Implement itertools.groupby from scratch

Question

I tried to implement a function, groupify(S) that takes in a

string S = 'aabbbbccca'

and returns

[('a', 2), ('b', 4), ('c', 3), ('a', 1)]

I am aware that we may use Python itertools.groupby to do this. However, I am trying to implement this by scratch. I can think of using deque to pop an item from the left, but don't know how to write exact code to do it (i.e. how to obtain [('a', 2), ('b', 4), ('c', 3), ('a', 1)] from an input S = 'aabbbbccca' using deque.). I appreciate any one's help.

UPDATE: Just figured out one solution myself. I have been struggling with deque.popleft() and later figured out that I need to use a holder to save anything popped out (i..e the popped variable below).

# implement groubpy by scratch
# example: given a string 'aabbbbccca' return [('a', 2), ('b', 4), ('c', 3), ('a', 1)]
from collections import deque
import unittest
from itertools import groupby

class Solution:
    def implement_groupby(self, s):
        pair = []
        m = deque(s)
        char = s[0]
        count = 0
        while m:
            popped = m.popleft()

- Saved entries:
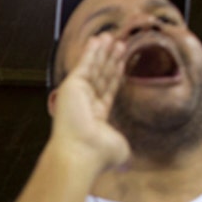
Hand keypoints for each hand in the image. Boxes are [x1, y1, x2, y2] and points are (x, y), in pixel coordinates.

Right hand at [50, 33, 130, 170]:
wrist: (81, 153)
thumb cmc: (99, 155)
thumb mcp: (119, 150)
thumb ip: (122, 146)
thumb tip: (129, 164)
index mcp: (96, 118)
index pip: (108, 92)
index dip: (116, 77)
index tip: (123, 64)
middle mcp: (85, 105)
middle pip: (102, 77)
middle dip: (110, 60)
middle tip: (119, 44)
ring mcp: (78, 94)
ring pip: (94, 68)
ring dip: (102, 52)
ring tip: (111, 37)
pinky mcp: (72, 85)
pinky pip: (85, 64)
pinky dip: (91, 51)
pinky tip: (98, 39)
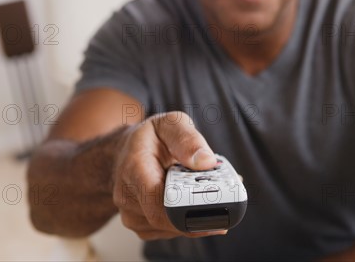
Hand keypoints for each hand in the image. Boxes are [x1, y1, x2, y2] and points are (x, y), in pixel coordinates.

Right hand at [112, 111, 227, 239]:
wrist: (127, 151)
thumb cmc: (150, 137)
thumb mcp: (170, 124)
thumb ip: (188, 139)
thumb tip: (206, 161)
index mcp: (134, 169)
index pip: (160, 204)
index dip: (189, 211)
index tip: (216, 205)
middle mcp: (128, 197)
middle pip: (170, 221)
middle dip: (201, 211)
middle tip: (226, 197)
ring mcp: (133, 215)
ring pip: (173, 229)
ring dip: (196, 216)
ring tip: (210, 193)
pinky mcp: (142, 226)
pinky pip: (171, 230)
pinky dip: (188, 219)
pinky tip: (196, 202)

- ASSIGNMENT:
Answer these questions about the thread on implementing groupby from scratch:
1. What list should groupify return for the string 'aabbbbccca'?
2. Which structure from collections does the poster plan to use to pop items from the left?
3. What is the name of the variable the update uses as a holder for each popped item?

- REPLY TO THE EXERCISE:
1. [('a', 2), ('b', 4), ('c', 3), ('a', 1)]
2. deque
3. popped